Reading text:

New Rules of Fantasy #1: Evil is a Choice

Quinn Murphy
7 min readJul 24, 2014

I’m bored with fantasy.

I love fantasy.

I’m torn regularly by what fantasy gaming has been to me and what it has not been to me; I anguish a bit about what fantasy gaming is and what it could be. Anybody who knows me knows I’m always full of these hopes and anxieties, negatives and positives waging war for my heart.

When I love something, I embrace it then run for the edges and boundaries: What if we did this? What about that? When I hate something, it ceases to exist: if you can get me to discuss it at all you’ll get nothing more than a cautionary tale. When I can’t fully reconcile something, when I oscillate between love and hate, I like to rebuild it. Rebuilding gives me a way to excise what I hate, while strengthening what it is that I love about the thing, whatever it is.

So, cloaked in hubris, I’ve decided to rebuild fantasy gaming from a cultural perspective to something I can vibe with. I shouldn’t even need to say this, but I will: These are my rules and my thoughts, for how I intend to build and run fantasy games in the future. I’m not going to entertain what has already been done because it’s umm, already done. By all means do what you like and if the status quo works for you, do it. I’m all for people enjoying the games they enjoy, but I have to go here because I’m not really enjoying gaming and I want to. I design games, so I can just make the games I want to play.

For the portion of the Internet that doesn’t understand and/or will hate everything I’m about to say, I say: I don’t really care. You have the games that you want and you can keep what you’ve got. You win, I’m done and doing something else. That something I make will be for me and maybe for others as well. I won’t be bothered to argue about what’s better, because I don’t believe that there is some objective truth for gaming. It’s all about meeting one’s needs in the most fulfilling manner possible, which is what I am doing in this post.

For everyone else, let’s have interesting discussions about this.

Kobolds and Goblins have always made me uncomfortable. It’s not on an aesthetic level, as they were made to be grotesque and non-human. It’s the notion that they have been labelled in D&D and it’s derivations as innately evil, or that they are inherently prone to evil acts.

Evil to Who? Centrality

To even talk about good and evil, we need a reference point. In D&D we have alignment as a strict tool, but simply the notion of good and evil applied at a racial level implies that there is a universal set of standards being applied to a whole planet of people. Kobolds are evil, but who says? Do Kobolds think they are evil? I don’t think even evil people think they are evil. They feel they have to do things based on what they have seen and what has been done to them. All thinking beings try to do things that they think will benefit them or help them avoid harm and punishment.

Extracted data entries
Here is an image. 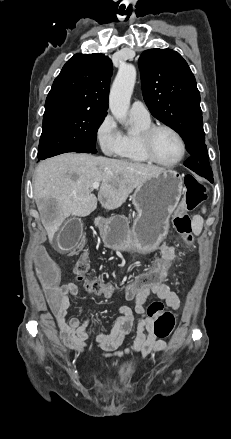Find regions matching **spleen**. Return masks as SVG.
Returning a JSON list of instances; mask_svg holds the SVG:
<instances>
[{"label":"spleen","mask_w":231,"mask_h":439,"mask_svg":"<svg viewBox=\"0 0 231 439\" xmlns=\"http://www.w3.org/2000/svg\"><path fill=\"white\" fill-rule=\"evenodd\" d=\"M202 211L205 212L206 209L203 208ZM192 228H193L194 234L199 235L201 233L202 228H203V219L201 216L196 215L193 217Z\"/></svg>","instance_id":"obj_1"}]
</instances>
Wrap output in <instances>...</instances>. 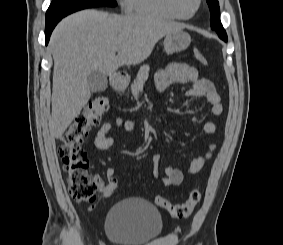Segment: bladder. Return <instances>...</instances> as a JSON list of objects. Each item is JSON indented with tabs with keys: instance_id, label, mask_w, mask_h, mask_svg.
<instances>
[{
	"instance_id": "bladder-1",
	"label": "bladder",
	"mask_w": 283,
	"mask_h": 245,
	"mask_svg": "<svg viewBox=\"0 0 283 245\" xmlns=\"http://www.w3.org/2000/svg\"><path fill=\"white\" fill-rule=\"evenodd\" d=\"M105 229L113 245H146L162 234L163 220L150 202L127 198L111 207Z\"/></svg>"
}]
</instances>
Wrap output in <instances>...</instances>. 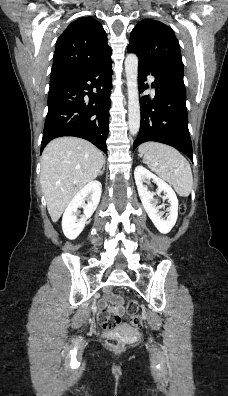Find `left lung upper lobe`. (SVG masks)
<instances>
[{"label":"left lung upper lobe","mask_w":228,"mask_h":396,"mask_svg":"<svg viewBox=\"0 0 228 396\" xmlns=\"http://www.w3.org/2000/svg\"><path fill=\"white\" fill-rule=\"evenodd\" d=\"M127 50L138 55L139 65L183 76L178 40L174 31L160 21H140L131 32Z\"/></svg>","instance_id":"obj_1"}]
</instances>
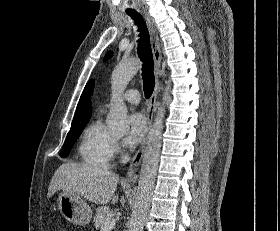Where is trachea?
I'll list each match as a JSON object with an SVG mask.
<instances>
[{
    "label": "trachea",
    "instance_id": "1",
    "mask_svg": "<svg viewBox=\"0 0 280 231\" xmlns=\"http://www.w3.org/2000/svg\"><path fill=\"white\" fill-rule=\"evenodd\" d=\"M132 19L135 20L139 27L140 39L138 46V55L143 62L142 78H143V90L145 97L148 99L151 97L154 87L155 78L153 73V56L150 46V36L148 33L147 26L142 16L135 10H128L126 12Z\"/></svg>",
    "mask_w": 280,
    "mask_h": 231
}]
</instances>
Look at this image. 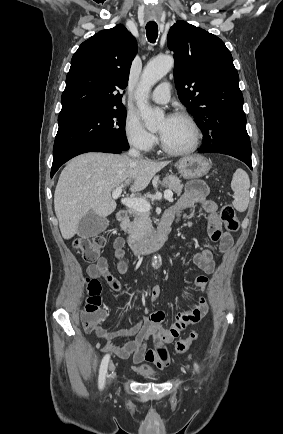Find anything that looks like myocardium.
Segmentation results:
<instances>
[{
  "label": "myocardium",
  "instance_id": "myocardium-1",
  "mask_svg": "<svg viewBox=\"0 0 283 434\" xmlns=\"http://www.w3.org/2000/svg\"><path fill=\"white\" fill-rule=\"evenodd\" d=\"M171 118H180V119L185 120L189 124L191 131H192V142L186 148L173 149V148L169 147L161 138L160 144H161L162 150L164 152H166L167 154H170L173 156H185V155H189V154L195 152L198 149L200 142H201V131H200L199 125L196 122V120L194 119V117L185 111H177L171 115Z\"/></svg>",
  "mask_w": 283,
  "mask_h": 434
}]
</instances>
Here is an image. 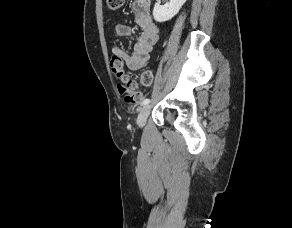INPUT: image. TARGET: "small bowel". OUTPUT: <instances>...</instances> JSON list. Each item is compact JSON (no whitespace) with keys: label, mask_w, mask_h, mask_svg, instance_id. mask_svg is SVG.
Returning <instances> with one entry per match:
<instances>
[{"label":"small bowel","mask_w":292,"mask_h":228,"mask_svg":"<svg viewBox=\"0 0 292 228\" xmlns=\"http://www.w3.org/2000/svg\"><path fill=\"white\" fill-rule=\"evenodd\" d=\"M132 11L135 23L141 29L137 42L131 53L119 46L112 49V59L119 60L123 68L125 66L132 72L140 70L147 63L150 53L159 38V30L151 16L150 0H134ZM117 37H130L132 28L127 24H117L114 28Z\"/></svg>","instance_id":"small-bowel-1"}]
</instances>
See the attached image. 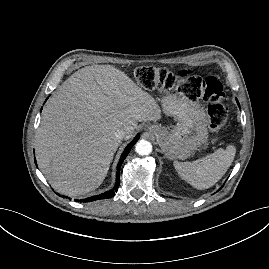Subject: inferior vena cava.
<instances>
[{
  "instance_id": "602c4592",
  "label": "inferior vena cava",
  "mask_w": 269,
  "mask_h": 269,
  "mask_svg": "<svg viewBox=\"0 0 269 269\" xmlns=\"http://www.w3.org/2000/svg\"><path fill=\"white\" fill-rule=\"evenodd\" d=\"M115 137L119 140H122L126 137V130L124 128H118L116 131H115Z\"/></svg>"
}]
</instances>
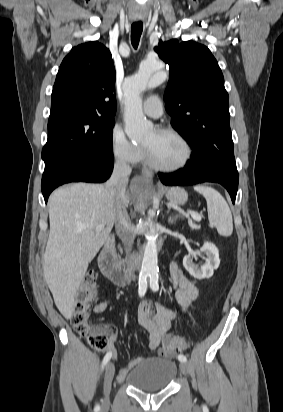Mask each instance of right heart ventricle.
<instances>
[{
    "instance_id": "obj_1",
    "label": "right heart ventricle",
    "mask_w": 283,
    "mask_h": 412,
    "mask_svg": "<svg viewBox=\"0 0 283 412\" xmlns=\"http://www.w3.org/2000/svg\"><path fill=\"white\" fill-rule=\"evenodd\" d=\"M142 159H143V154H141V156H140L139 160H142Z\"/></svg>"
}]
</instances>
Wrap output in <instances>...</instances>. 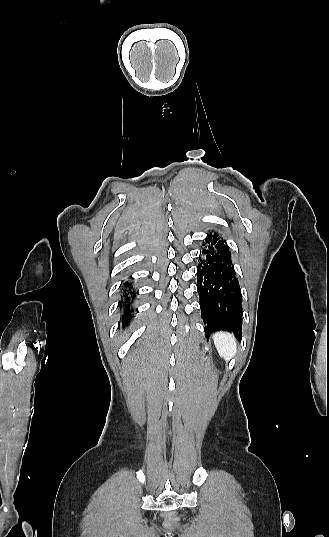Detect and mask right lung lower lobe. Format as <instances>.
I'll list each match as a JSON object with an SVG mask.
<instances>
[{
    "instance_id": "obj_1",
    "label": "right lung lower lobe",
    "mask_w": 329,
    "mask_h": 537,
    "mask_svg": "<svg viewBox=\"0 0 329 537\" xmlns=\"http://www.w3.org/2000/svg\"><path fill=\"white\" fill-rule=\"evenodd\" d=\"M135 296L136 292L133 290L132 282L124 283L121 289V298L124 300L125 304L132 302ZM128 317L130 318V307L125 305L121 316L122 321L124 322Z\"/></svg>"
}]
</instances>
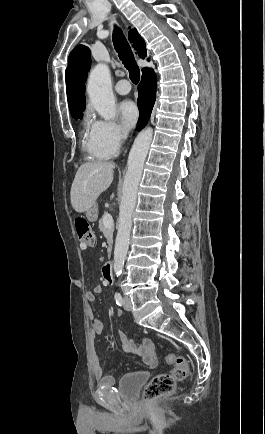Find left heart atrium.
Listing matches in <instances>:
<instances>
[{
    "label": "left heart atrium",
    "mask_w": 265,
    "mask_h": 434,
    "mask_svg": "<svg viewBox=\"0 0 265 434\" xmlns=\"http://www.w3.org/2000/svg\"><path fill=\"white\" fill-rule=\"evenodd\" d=\"M122 125L126 129H131L137 122L139 111L136 105L131 101L121 103L119 107Z\"/></svg>",
    "instance_id": "39dd6f15"
}]
</instances>
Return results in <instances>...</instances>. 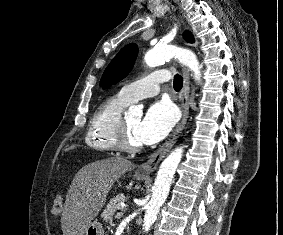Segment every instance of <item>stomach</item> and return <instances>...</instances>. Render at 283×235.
<instances>
[{
  "instance_id": "obj_1",
  "label": "stomach",
  "mask_w": 283,
  "mask_h": 235,
  "mask_svg": "<svg viewBox=\"0 0 283 235\" xmlns=\"http://www.w3.org/2000/svg\"><path fill=\"white\" fill-rule=\"evenodd\" d=\"M134 176L138 180H143L146 177L145 175L140 174L138 172H136ZM84 235H104V230H103L102 224L98 220L92 221L89 224Z\"/></svg>"
}]
</instances>
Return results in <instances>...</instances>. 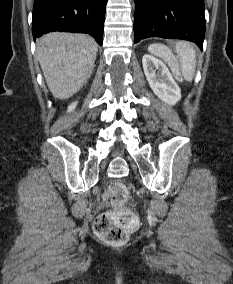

Goals:
(A) Answer these questions using the essay on fantasy gaming:
(i) What does the writer say happens when they hate something?
(ii) Which two creatures have always made the writer uncomfortable?
(iii) What strict tool does D&D have for handling good and evil?
(B) Can you write the next part of the essay on fantasy gaming, picking up right after its final sentence?
The records are separate material and have no connection to the essay on fantasy gaming.

Answer set:
(A)
(i) It ceases to exist.
(ii) Kobolds and Goblins.
(iii) Alignment.

(B)
But who gets to say what and who is evil? Who is the reference point. The typical fantasy answer is humanity does. We’ll note that generally humans are the only race in these worlds with totally flexible morality. They stand in the center of all talks of morality and alignment. This flexibility to choose is generally posited as humanity’s main advantage over races that can be smarter, tougher, or more numerous.

What is wrong with humans being central to fantasy? We are, in fact, humans when we play these games. While this can’t be argued, the problem I see is that we end up telling one story. When there is only one central point, all we get is one look at a group and one look at the world. That one view can get monolithic really quick, and then no matter how much we try to add new elements and vistas, our setting is not truly being enriched. When we enforce a centralized worldview on our settings, we turn everything into a comparative exercise with the people or culture at the center. So kobolds are evil as opposed to humans while angels are good; dwarves are shorter than humans and elves are taller. It’s hard to express the truly unique aspects of our fantasy world when the most powerful mode of expression always ends with “…as compared with humans.” If we are being honest, we are not even looking at humans broadly; we are only looking at the views and morality of ancient European civilizations, and even then only through the filter of where we were raised (so for me, an American filter).

Loot Machines

One way we can approach how we got to this problem is to look at fantasy’s dealing with race through a sort of racial determinism, an insidious tie to real-world views that some races are just naturally X and are bad at Y and prone to Z. I’ve certainly heard some gamers argue for exactly this.

As much as I’d love to deflate and debate this in fantasy gaming and real life, what I want to do to be more productive is look at an even simpler game decision that I think drives this on a more conscious level: Who do I kill to get XP?

If one race is good (compared to humans) and one race is evil (compared to humans), it’s then pretty easy for you to point your blade at the former group and not the latter. I don’t kill elves because they are good, but I kill kobolds because they are evil. Kobolds give me XP, and possibly loot!

Many fantasy games make racial evil a necessity by driving character growth through murder and violence. For my character to grow in capability, I have to kill someone. I’m not judging this, or failing to recognize exceptions; this is merely a large driving function in many fantasy games.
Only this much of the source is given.